Les dispositifs de signalement existent, notamment pour les événements indésirables graves, mais ils n’ont pas été créés dans cette logique de pilotage national, dans une culture de prise en compte des signaux faibles sur le terrain, qui seraient partagés. La crise a montré la nécessité d’avoir des « capteurs » dans les territoires, des « tuyaux » pour faire remonter rapidement un certain nombre de signalements.

Quelles sont les conclusions de l’étude PANTERE ?

Le premier constat est qu’il est nécessaire d’intégrer l’éthique de proximité dans le cadre d’intervention des espaces éthiques, afin de pérenniser le rôle des cellules de soutien éthique régionales, en période de crise et au-delà. Ce cadre d’échanges proposé aux professionnels de santé leur est nécessaire pour prendre du recul sur leurs pratiques et donner du sens à leur activité au quotidien.

Autre point soulevé : une animation territoriale de l’éthique est essentielle pour que les espaces éthiques et leurs cellules de soutien soient bien identifiés et mis à contribution par les acteurs locaux, y compris les ARS. Ce que l’on souhaite à travers cette animation territoriale, c’est resserrer le travail des espaces de réflexion éthique régionaux avec celui des instances de démocratie sanitaire dans les régions telles que les CRSA (conférence de santé régionale santé autonomie), qui sont là aussi pour organiser des débats publics, faire partager les questions de santé au plus grand nombre, y compris les collectivités territoriales, les citoyens, usagers, associations… On voit qu’il y a une convergence assez forte entre les questionnements éthiques des professionnels de santé pendant la crise et ceux des citoyens dans le champ de la démocratie en santé. Cette convergence des préoccupations des professionnels de santé et des usagers en temps de crise, se retrouve en temps normal. Elles sont complémentaires.

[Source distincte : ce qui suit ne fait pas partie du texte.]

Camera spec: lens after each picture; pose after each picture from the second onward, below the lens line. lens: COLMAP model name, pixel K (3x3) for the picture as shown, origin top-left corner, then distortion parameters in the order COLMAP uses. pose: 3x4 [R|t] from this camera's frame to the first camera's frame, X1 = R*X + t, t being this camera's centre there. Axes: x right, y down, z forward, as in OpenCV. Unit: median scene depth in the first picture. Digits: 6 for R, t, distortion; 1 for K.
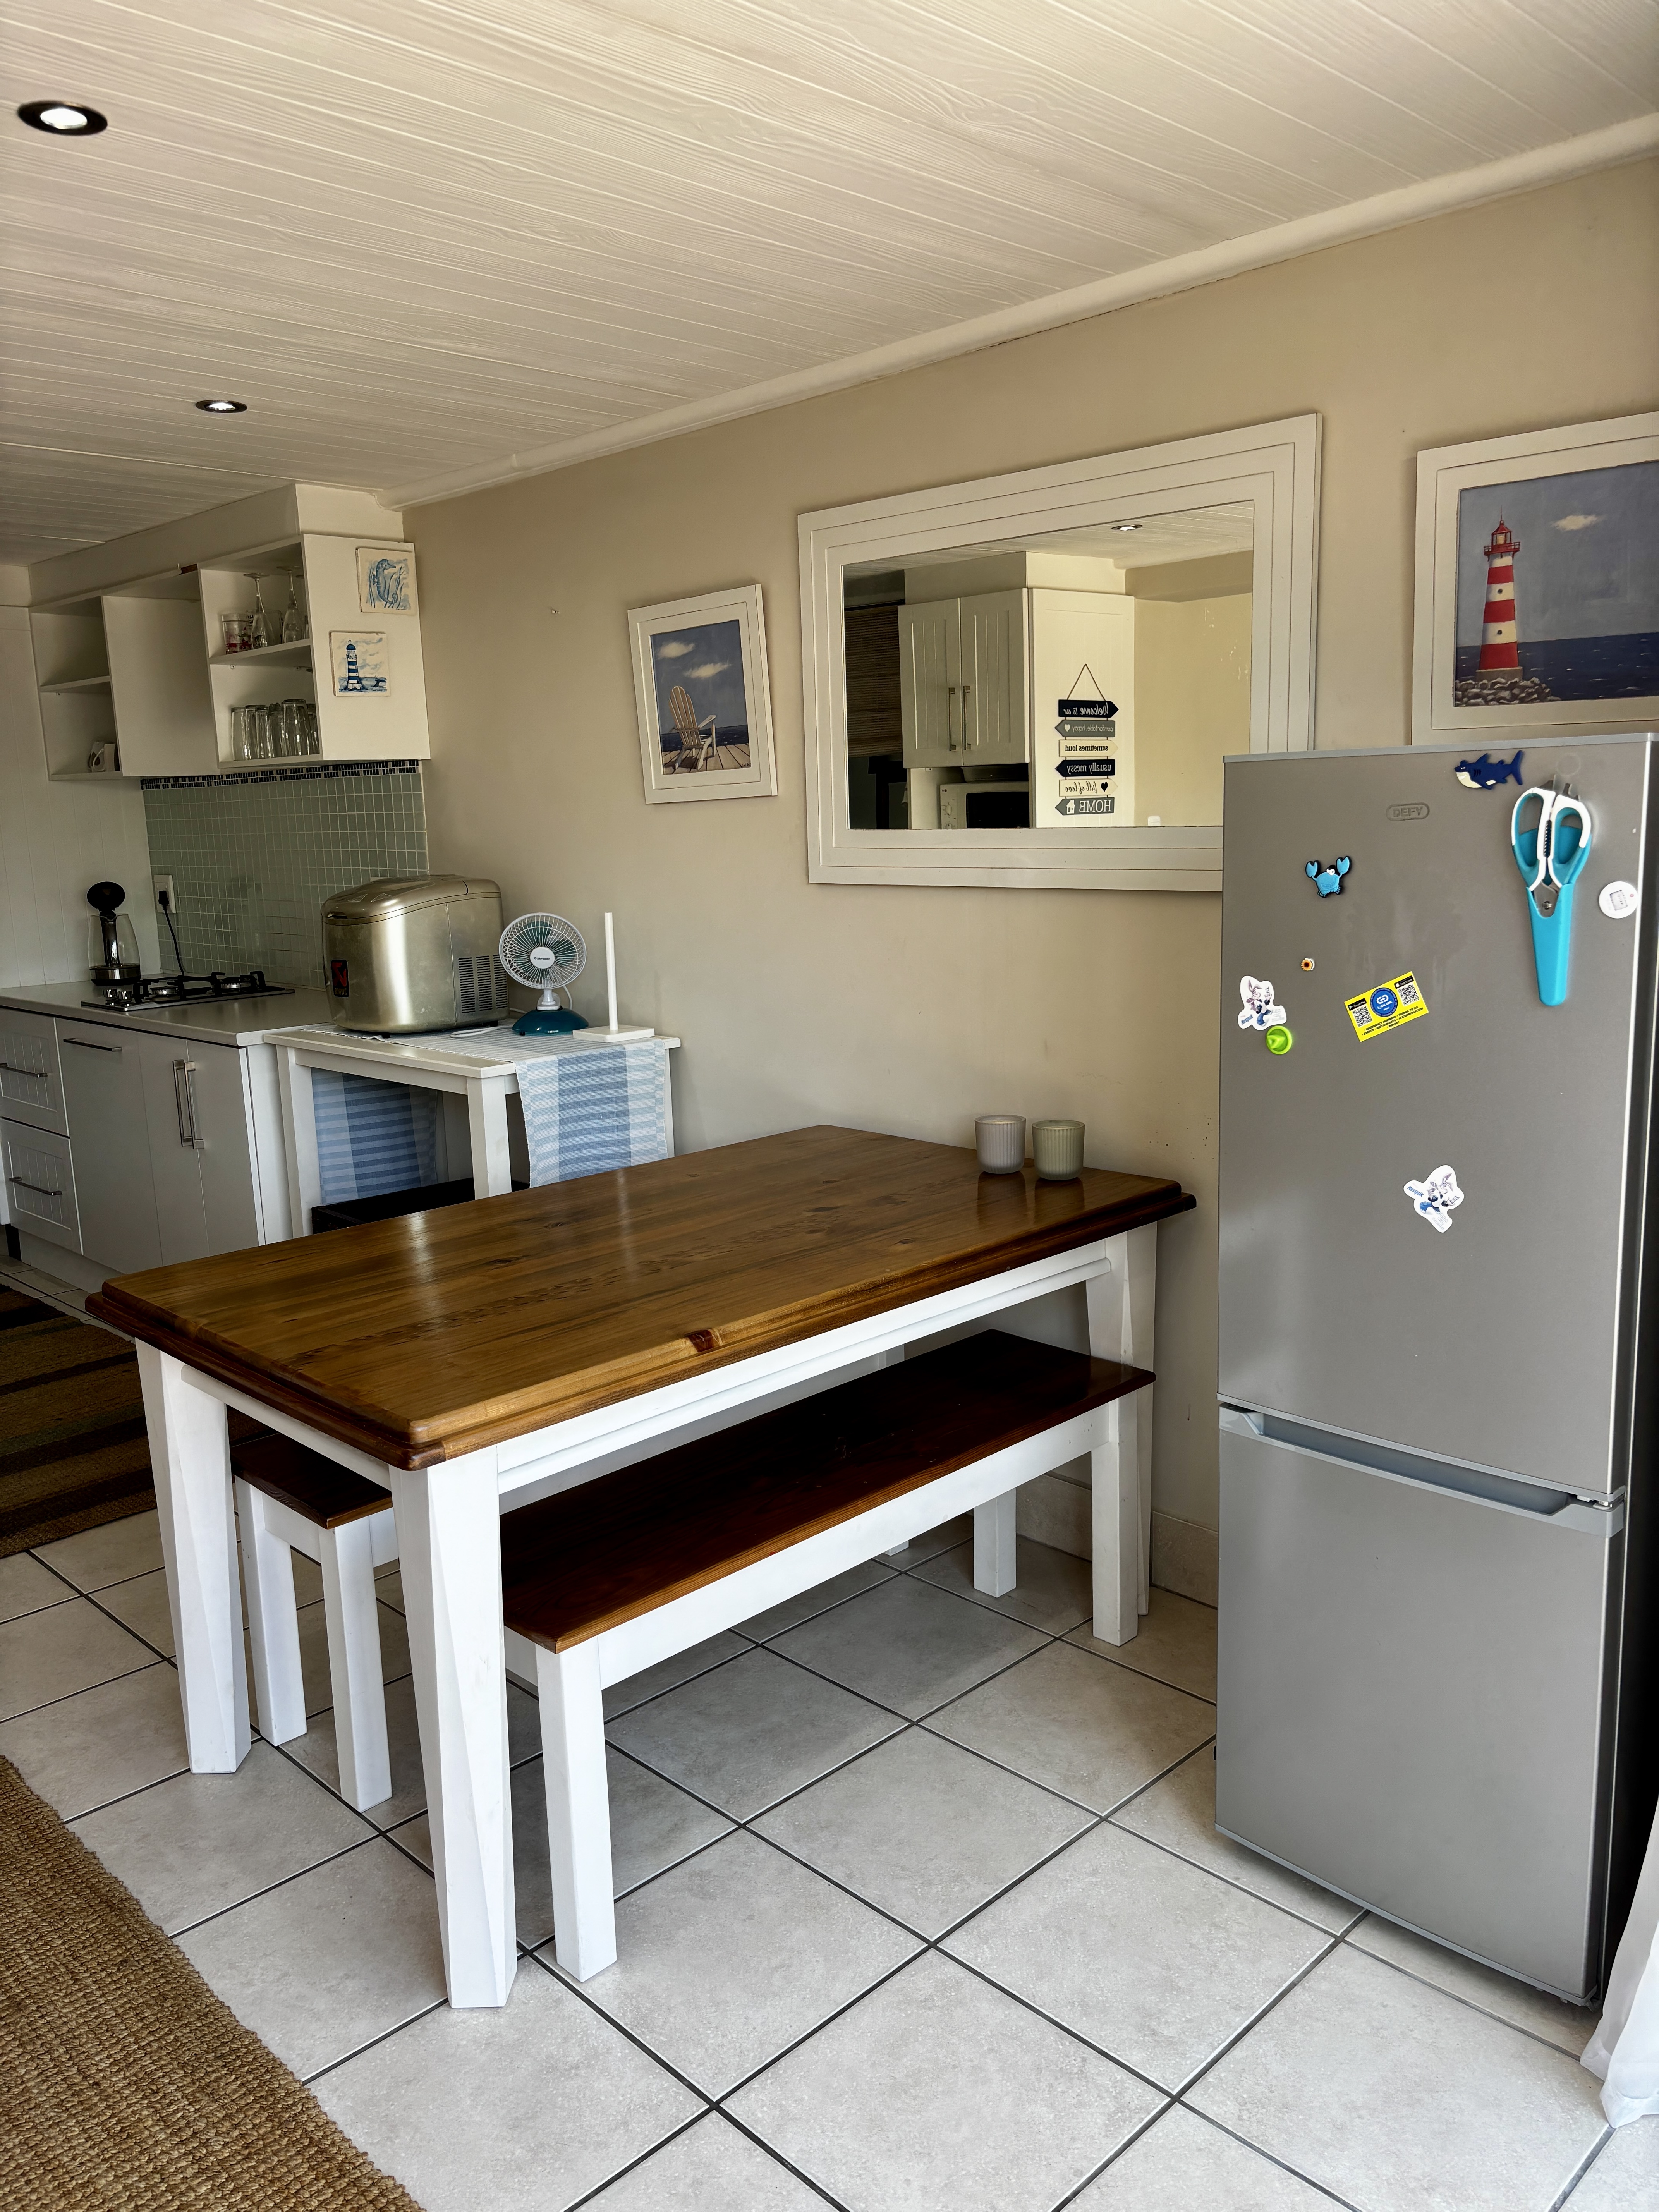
lens RADIAL K [[1662.4, 0, 815.5], [0, 1662.4, 1111.0], [0, 0, 1]] dist [0.048675, -0.060104]
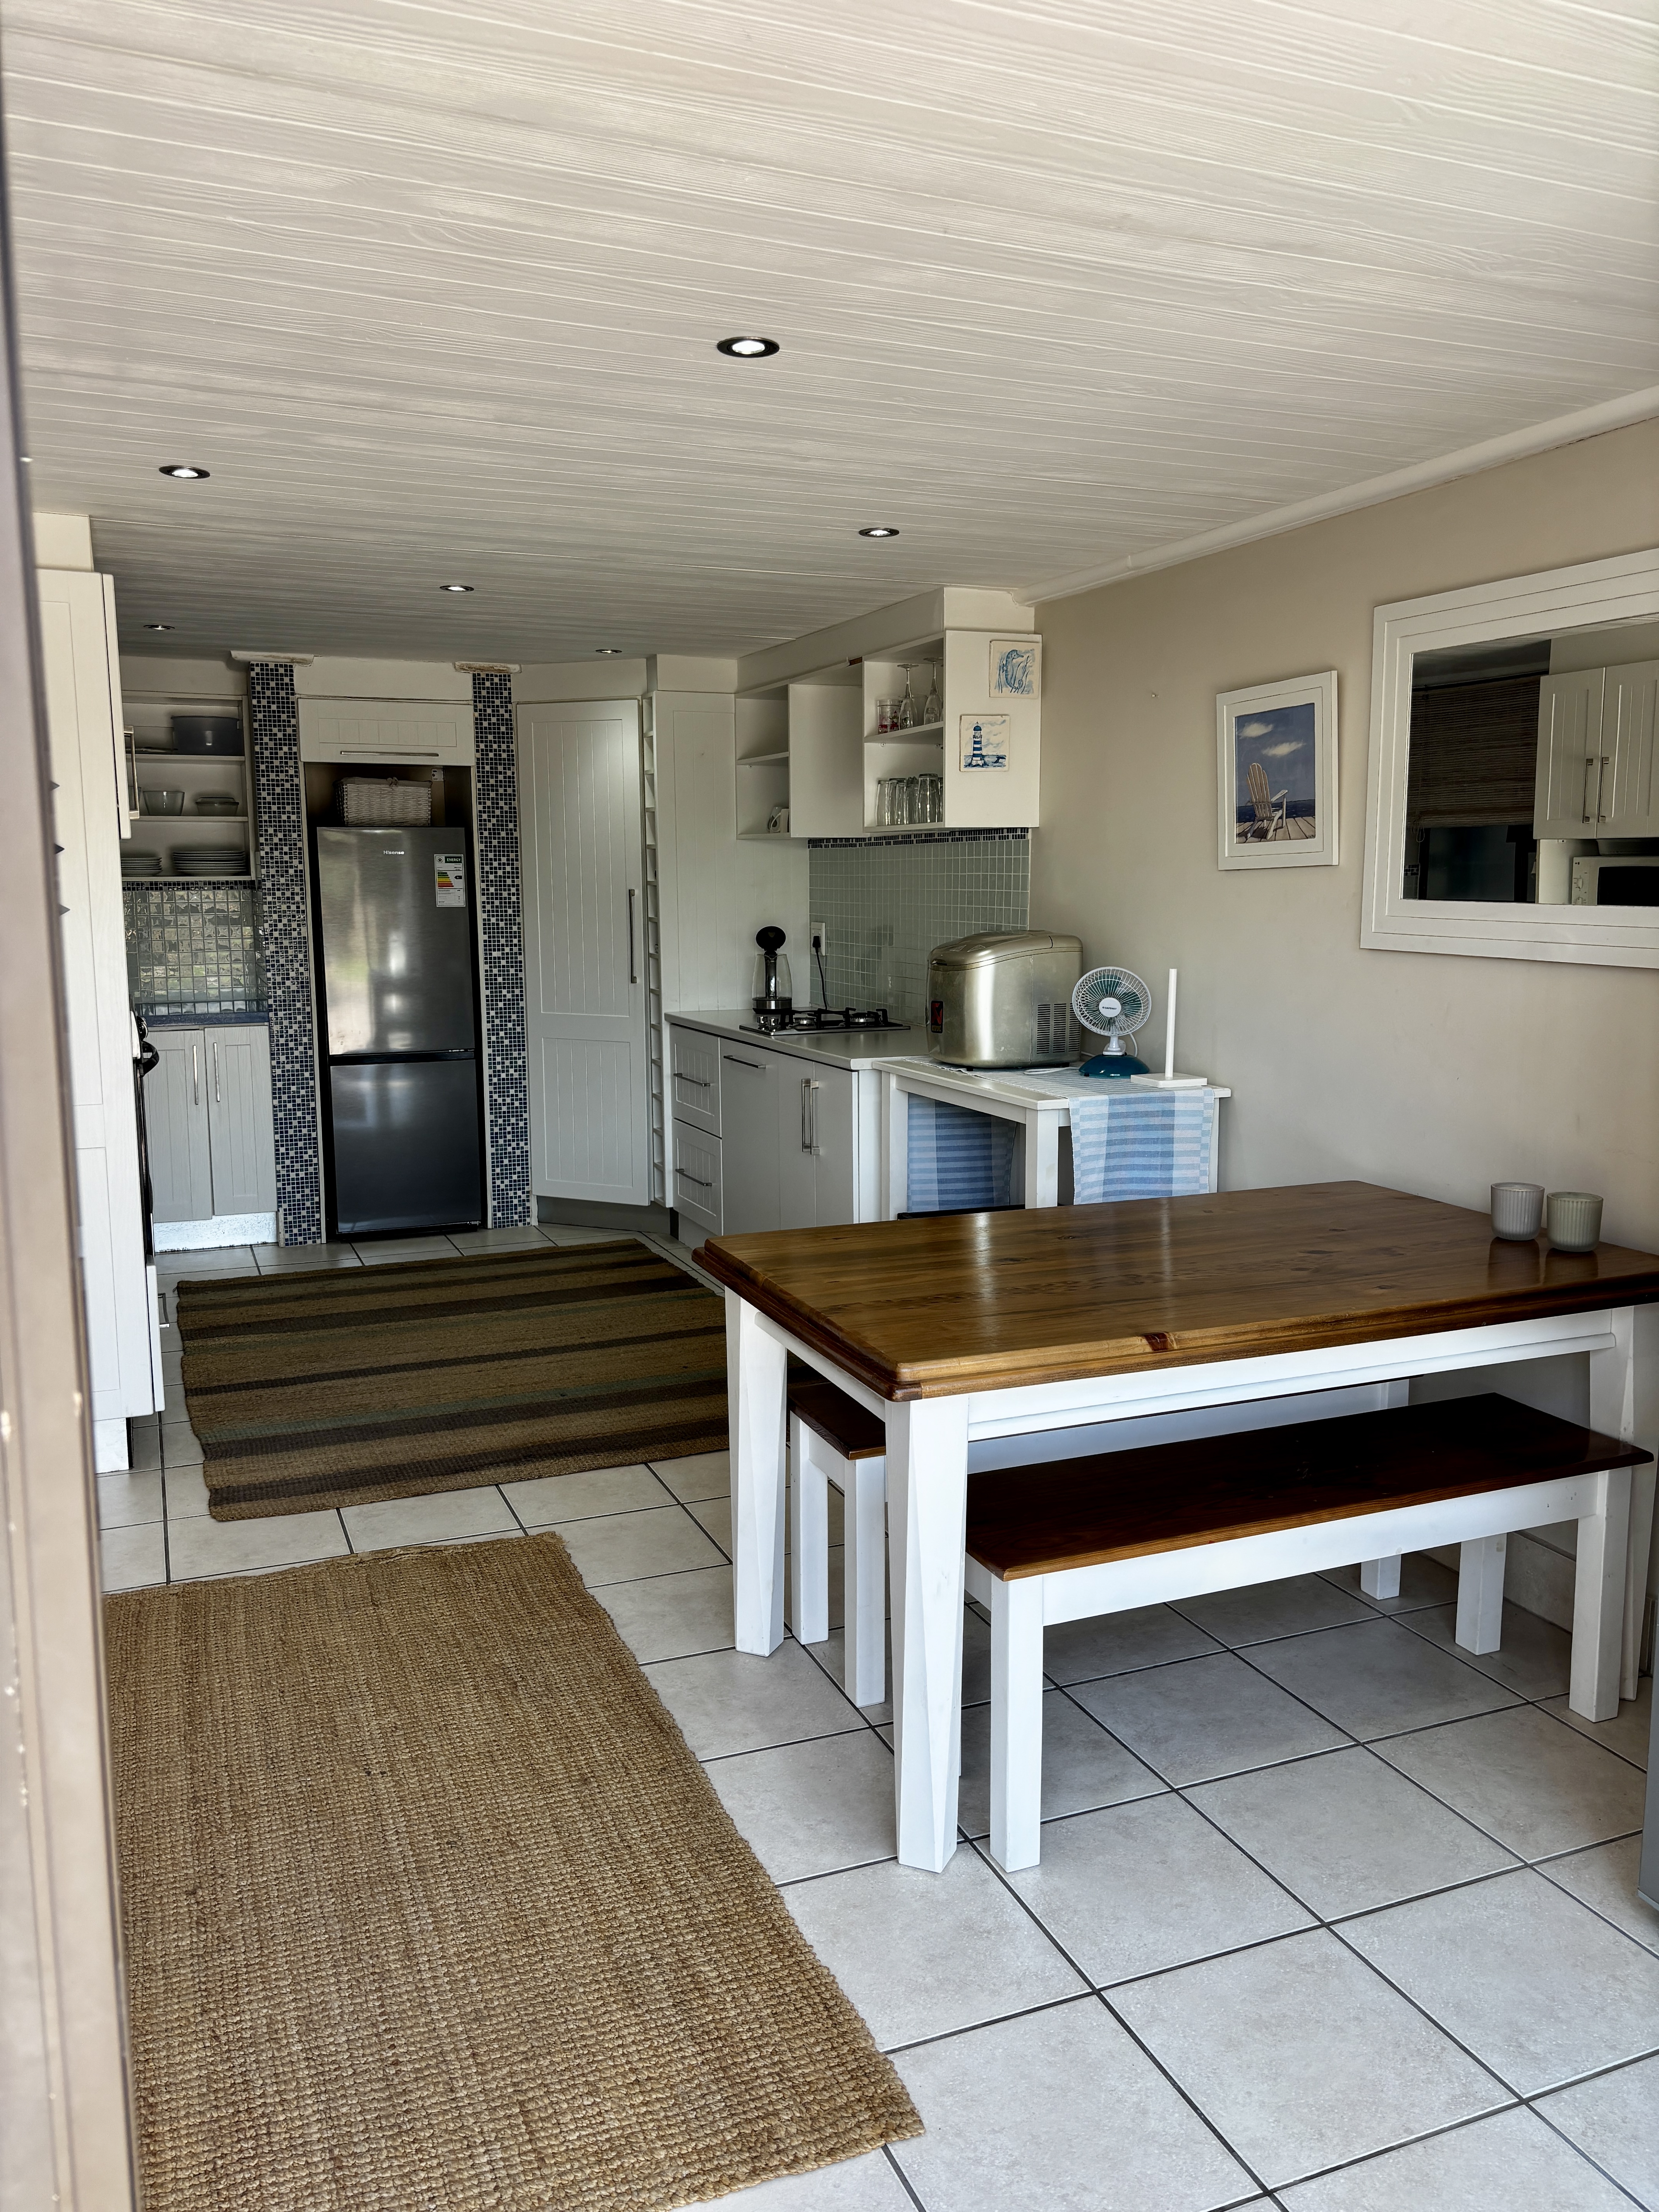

Lors d’une prochaine crise sanitaire (nucléaire, chimique…), d’un point de vue éthique, serons-nous mieux préparés ?

Nous serons mieux préparés si nous capitalisons sur les enseignements des deux années passées. Une « feuille de route pour le développement de l’éthique » sera proposée dans quelques mois, qui précisera les rôles respectifs de chaque partie prenante : CCNE, CNERER et ERER, ministère des Solidarités et de la Santé.

Trois thèmes de travail principaux ressortent : le renforcement de la mission d’observatoire et d’expertise des ERER en appui pour une meilleure gestion de crise sanitaire ou pour la conduite de politiques publiques ; la formation des professionnels de santé en formation initiale et continue et la structuration territoriale de réseaux éthiques en lien avec les agences régionales de santé (ARS) ; enfin le rapprochement des structures de réflexion éthique et des instances de démocratie sanitaire.